Оверин всегда говорил с большим жаром. Чувствовалось, что он говорит не с чужого голоса, а сам дошел до всего своим умом. Но горячность его отзывалась такой наивностью, что подчас была очень смешна. В этот раз он с такой решимостью высказал великую истину о мальчишках, что я не мог не улыбнуться, несмотря на горе и досаду, угнетавшие меня в то время.
— Они помогают отцам и матерям работать, — продолжал Оверин на тему о мальчишках, — они сами хлеб себе добывают, а нас кормят. А кто знает, может быть, мы сделаемся разбойниками и будем людей резать.
— Patres conscripti! quo usque tandem, Catilina, abutere patientia nostra?[27] — передразнил кто-то Оверина, сделав отчаянный ораторский жест. — Слушайте, слушайте!

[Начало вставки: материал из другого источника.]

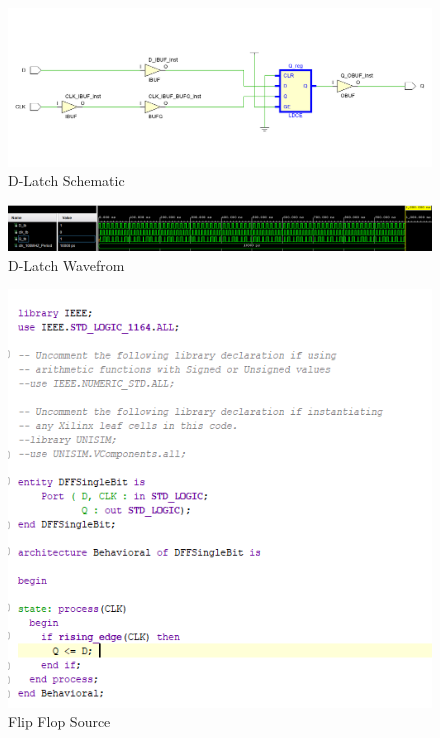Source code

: \documentclass{article}
\begin{document}
\begin{figure}[h]
\begin{center}
\includegraphics[width=1\textwidth]{DLatchDiagram.png} %
\caption{D-Latch Schematic}
\end{center}
\end{figure}


\begin{figure}[h]
\begin{center}
\includegraphics[width=1\textwidth]{DLatchWF.png} %
\caption{D-Latch Wavefrom}
\end{center}
\end{figure}


\begin{figure}[h]
\begin{center}
\includegraphics[width=1\textwidth]{FlipFlopSource.png} %
\caption{Flip Flop Source}
\end{center}
\end{figure}
\end{document}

Шш! Ораторствует!
Не обращая никакого внимания на эту насмешку, Оверин продолжал доказывать, что любой мальчишка может поколотить любого барича, потому что он, имея здоровое тело, имеет здоровый дух.
В доказательствах он несся все дальше и дальше, точно корабль на всех парусах, — корабль, которому нипочем «и бури, и скалы, и тайные мели». Все замолчали и остановили на нас свое внимание. Я счел за лучшее отойти от оратора.
Ко всеобщему удовольствию, он не заметил этого и потратил несколько веских аргументов перед пустым окошком. Поняв в чем дело, он сонно посмотрел на меня своим не то пристальным, не то блуждающим взглядом (тем взглядом, которым смотрят в письмо знакомого человека, подозревая, что оный сошел с ума) и, сопровождаемый всеобщим хохотом, пошел к столу.
Я вынул из стола книгу, но не мог читать ее. За ужином я только смотрел, как ели другие. На меня как-то неприятно действовал шум и говор окружавших меня людей.
«Что будет завтра?»
Этот вопрос был так важен и мучителен для меня, что я долго не мог заснуть.
«Что, если я не успею оправдаться?» — Меня мороз подирал по коже. Другие признавали меня виновным, — и я сам начинал сомневаться в своей правоте…
На другой день утром, только что мы пришли в класс и обыкновенный шум и пыл поуспокоились, вошел Малинин.
— Негорев, ступай, брат, тебя инспектор зовет, — боязливым шепотом сказал он мне.
27
Отцы сенаторы! До каких пор, наконец, Катилина, будешь ты злоупотреблять нашим терпением? (лат.) — начало первой речи древнеримского оратора Цицерона (106-43 до н. э.), которую он произнес в Сенате против Каталины (108-62 до н. э.), подготовлявшего государственный переворот.